- [Exercise]:
The listing below contains a span that opens with the line containing "76 149 2359" and closes with the line containing "250 195 1177". Return that span exactly.

Start of Block

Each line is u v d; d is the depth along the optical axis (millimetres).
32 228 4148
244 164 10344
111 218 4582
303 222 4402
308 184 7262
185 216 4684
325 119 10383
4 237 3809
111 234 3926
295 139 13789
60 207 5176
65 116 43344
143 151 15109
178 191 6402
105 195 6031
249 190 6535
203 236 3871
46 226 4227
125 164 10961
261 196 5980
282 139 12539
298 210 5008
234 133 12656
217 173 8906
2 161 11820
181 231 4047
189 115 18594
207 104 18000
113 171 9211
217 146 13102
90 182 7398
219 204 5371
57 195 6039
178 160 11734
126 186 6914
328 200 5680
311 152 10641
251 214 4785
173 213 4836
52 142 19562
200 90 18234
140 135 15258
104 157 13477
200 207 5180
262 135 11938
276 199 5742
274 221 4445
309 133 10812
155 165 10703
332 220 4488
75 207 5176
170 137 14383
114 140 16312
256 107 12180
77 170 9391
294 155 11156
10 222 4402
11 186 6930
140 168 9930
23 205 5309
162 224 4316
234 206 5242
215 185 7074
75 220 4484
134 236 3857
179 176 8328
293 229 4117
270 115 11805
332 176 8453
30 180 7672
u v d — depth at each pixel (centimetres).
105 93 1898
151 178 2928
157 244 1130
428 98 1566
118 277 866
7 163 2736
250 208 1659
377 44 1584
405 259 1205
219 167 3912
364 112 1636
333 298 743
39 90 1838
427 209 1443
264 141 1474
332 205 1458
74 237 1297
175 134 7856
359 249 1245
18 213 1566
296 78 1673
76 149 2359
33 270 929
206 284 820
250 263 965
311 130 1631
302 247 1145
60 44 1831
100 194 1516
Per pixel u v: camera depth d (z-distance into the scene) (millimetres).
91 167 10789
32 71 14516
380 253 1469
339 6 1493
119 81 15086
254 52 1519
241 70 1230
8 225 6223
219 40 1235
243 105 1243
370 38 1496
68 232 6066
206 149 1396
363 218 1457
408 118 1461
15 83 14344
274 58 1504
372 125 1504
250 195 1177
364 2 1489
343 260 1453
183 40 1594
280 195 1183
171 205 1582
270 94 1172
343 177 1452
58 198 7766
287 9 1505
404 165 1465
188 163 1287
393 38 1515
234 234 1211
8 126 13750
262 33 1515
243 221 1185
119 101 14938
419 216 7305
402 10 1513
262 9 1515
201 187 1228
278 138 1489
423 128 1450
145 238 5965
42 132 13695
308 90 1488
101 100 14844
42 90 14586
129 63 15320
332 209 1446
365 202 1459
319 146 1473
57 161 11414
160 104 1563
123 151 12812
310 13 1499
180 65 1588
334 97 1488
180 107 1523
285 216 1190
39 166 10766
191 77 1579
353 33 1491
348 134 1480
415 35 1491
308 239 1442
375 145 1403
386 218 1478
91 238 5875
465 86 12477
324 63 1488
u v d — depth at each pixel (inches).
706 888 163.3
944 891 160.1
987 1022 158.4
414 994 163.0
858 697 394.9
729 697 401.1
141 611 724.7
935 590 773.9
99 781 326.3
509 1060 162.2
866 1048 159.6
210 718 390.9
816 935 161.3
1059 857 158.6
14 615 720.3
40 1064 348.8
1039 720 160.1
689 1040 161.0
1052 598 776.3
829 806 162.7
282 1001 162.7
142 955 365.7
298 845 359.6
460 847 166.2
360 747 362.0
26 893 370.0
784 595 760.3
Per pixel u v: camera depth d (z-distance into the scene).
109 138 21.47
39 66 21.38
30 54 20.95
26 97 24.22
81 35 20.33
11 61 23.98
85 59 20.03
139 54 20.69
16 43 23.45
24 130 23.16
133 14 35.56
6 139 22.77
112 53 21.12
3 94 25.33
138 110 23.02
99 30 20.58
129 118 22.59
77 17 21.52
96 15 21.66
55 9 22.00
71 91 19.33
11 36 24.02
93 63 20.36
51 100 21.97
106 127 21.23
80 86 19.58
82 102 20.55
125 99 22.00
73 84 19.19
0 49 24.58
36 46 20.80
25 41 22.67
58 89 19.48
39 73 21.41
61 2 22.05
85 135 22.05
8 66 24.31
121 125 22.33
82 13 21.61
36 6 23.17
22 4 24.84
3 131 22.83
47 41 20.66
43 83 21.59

End of Block

- [Output below]:
76 149 2359
33 270 929
206 284 820
250 263 965
311 130 1631
302 247 1145
60 44 1831
100 194 1516
Per pixel u v: camera depth d (z-distance into the scene) (millimetres).
91 167 10789
32 71 14516
380 253 1469
339 6 1493
119 81 15086
254 52 1519
241 70 1230
8 225 6223
219 40 1235
243 105 1243
370 38 1496
68 232 6066
206 149 1396
363 218 1457
408 118 1461
15 83 14344
274 58 1504
372 125 1504
250 195 1177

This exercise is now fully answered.